Part of last Sunday morning's arrest was caught on video and shows the officer grabbing a man around the neck and hurling him to the ground.
The actions of the police "were clearly unlawful and represented the use of excessive force, but that's not where the unlawful activity of the police ends," said lawyer Matthew Nathanson at a news conference.
He said if the video hadn't been recorded, the true version of what happened would not have been revealed.
"My clients' account of what happened in the bar is very different than what has been put out in public by the police."
Nathanson's clients, Herbert Ramos and Tracey Ferris, have filed a complaint with the B.C. Police Complaint Commissioner and are demanding an apology for the arrest and mistreatment while in jail.
On Monday, the Port Moody police issued a news release stating that Ramos and Ferris had been ejected from the Golden Spike Pub for assaulting and threatening employees and were continuing to yell at staff when police arrived.
The release described Ramos as "unco-operative" despite multiple warnings.
But Nathanson said that, if you watch the video, the officer on the left side of the screen doesn't look concerned about Ramos before the incident.
"He's got his thumbs in his pocket like there's nothing going on. If there was a real threat (the officers would have) their hands up, they would be dealing with him in a certain way," said Nathanson.
"Instead of owning up to their actions and doing the right thing, they have unfortunately been ... attacking the victim," said Nathanson. "They've employed a strategy of the best defence is the best offence."
Ramos and Ferris were taken to cells and released when sober, Const. Luke van Winkel said in the release. No charges were laid.
Nathanson compared the arrest with the incident at Vancouver's airport where Robert Dziekanski died, saying both cases involve officers who denied misconduct despite videos disputing their claims.
Dziekanski was confronted by four RCMP officers at the airport and jolted several times by a police Taser just seconds into the confrontation. He died on the floor of the airport.
Nathanson also said that police breached the couple's constitutional rights, as neither Ramos nor Ferris were told the reason for their arrest, and they were not provided access to counsel.
"When (Ferris) asked the reasons for her arrest, she was repeatedly told to 'shut up' in an aggressive manner by the police," said Nathanson.
The Port Moody Police Department did not reply to a request for a comment on the allegations.

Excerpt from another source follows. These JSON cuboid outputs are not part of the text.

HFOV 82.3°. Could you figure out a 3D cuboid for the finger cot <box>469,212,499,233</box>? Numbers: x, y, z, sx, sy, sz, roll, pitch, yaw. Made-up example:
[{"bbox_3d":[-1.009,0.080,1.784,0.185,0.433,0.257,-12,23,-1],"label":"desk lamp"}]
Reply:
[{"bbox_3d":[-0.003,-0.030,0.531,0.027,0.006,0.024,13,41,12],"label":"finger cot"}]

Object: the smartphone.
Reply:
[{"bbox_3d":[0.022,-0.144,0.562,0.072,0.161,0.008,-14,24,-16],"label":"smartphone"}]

In the Monday release, Winkel said that "since a review of the incident is underway we are unable to comment further."
Deputy Police Complaint Commissioner Rollie Woods said that he is prohibited from talking about specific complaints under the Police Act, but acknowledged that this complaint "would be made admissible for sure."

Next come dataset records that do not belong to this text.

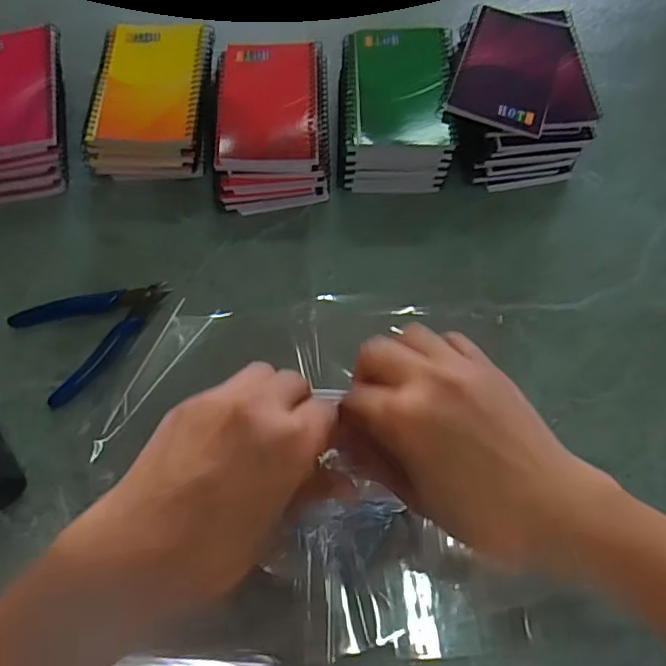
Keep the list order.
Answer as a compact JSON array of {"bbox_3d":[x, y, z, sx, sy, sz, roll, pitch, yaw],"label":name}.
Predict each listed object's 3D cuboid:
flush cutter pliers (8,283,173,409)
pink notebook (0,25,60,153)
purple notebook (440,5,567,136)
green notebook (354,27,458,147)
[{"bbox_3d":[-0.202,-0.012,0.459,0.086,0.007,0.123,38,71,12],"label":"flush cutter pliers"},{"bbox_3d":[-0.292,-0.220,0.507,0.090,0.016,0.141,-9,69,-6],"label":"pink notebook"},{"bbox_3d":[0.153,-0.236,0.493,0.086,0.011,0.138,19,68,5],"label":"purple notebook"},{"bbox_3d":[0.061,-0.214,0.489,0.083,0.011,0.132,3,68,-2],"label":"green notebook"}]

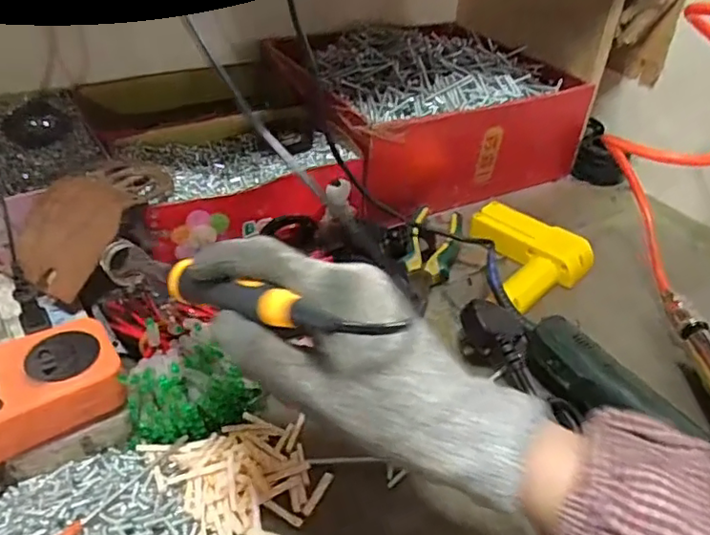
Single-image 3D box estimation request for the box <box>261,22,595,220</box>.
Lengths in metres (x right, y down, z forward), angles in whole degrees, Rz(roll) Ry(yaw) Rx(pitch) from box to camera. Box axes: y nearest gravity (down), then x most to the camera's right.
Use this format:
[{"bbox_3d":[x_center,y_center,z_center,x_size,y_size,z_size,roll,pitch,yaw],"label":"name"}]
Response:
[{"bbox_3d":[0.081,-0.186,0.709,0.311,0.120,0.254,-17,44,-25],"label":"box"}]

"There's plenty of evidence to support an allegation of misconduct," he said, adding that investigations of complaints can take up to six months and are very thorough.

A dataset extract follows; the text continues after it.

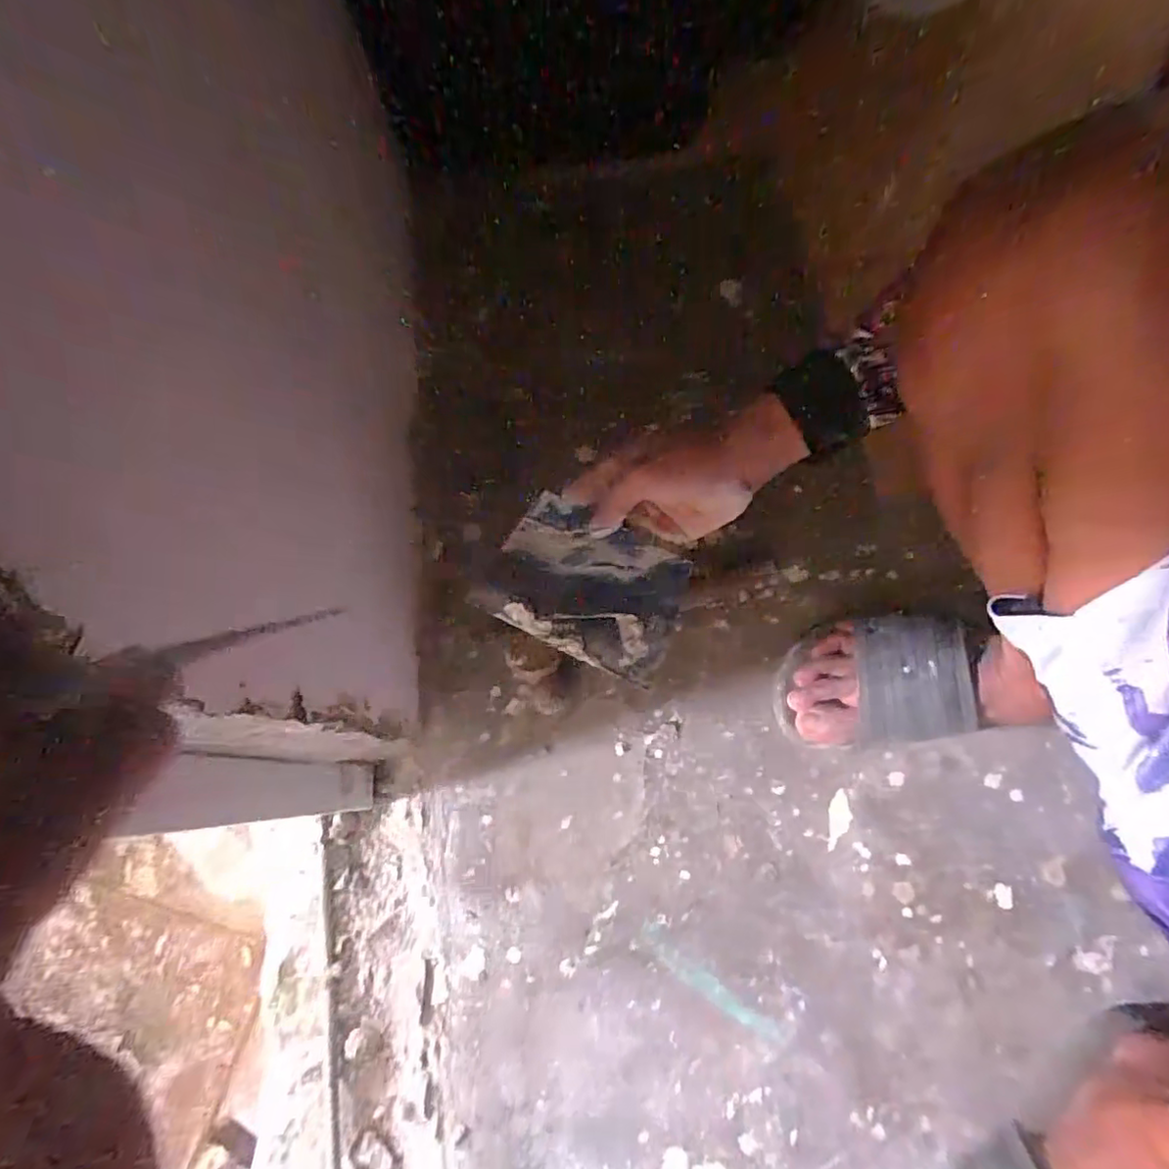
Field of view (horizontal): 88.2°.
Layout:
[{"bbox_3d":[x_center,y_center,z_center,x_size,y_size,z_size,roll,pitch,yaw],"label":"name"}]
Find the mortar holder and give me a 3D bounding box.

"In my experience — we get a lot of video these days — you don't know what happened before the video started, and so to be fair to everybody, including the complainants, it's important to look at all of the evidence, not just the video evidence, before a decision is made," he said.
Woods said that discipline for "abuse of authority," which includes an officer using excessive force, can range from advice regarding future conduct up to a 30-days suspension, demotion or dismissal.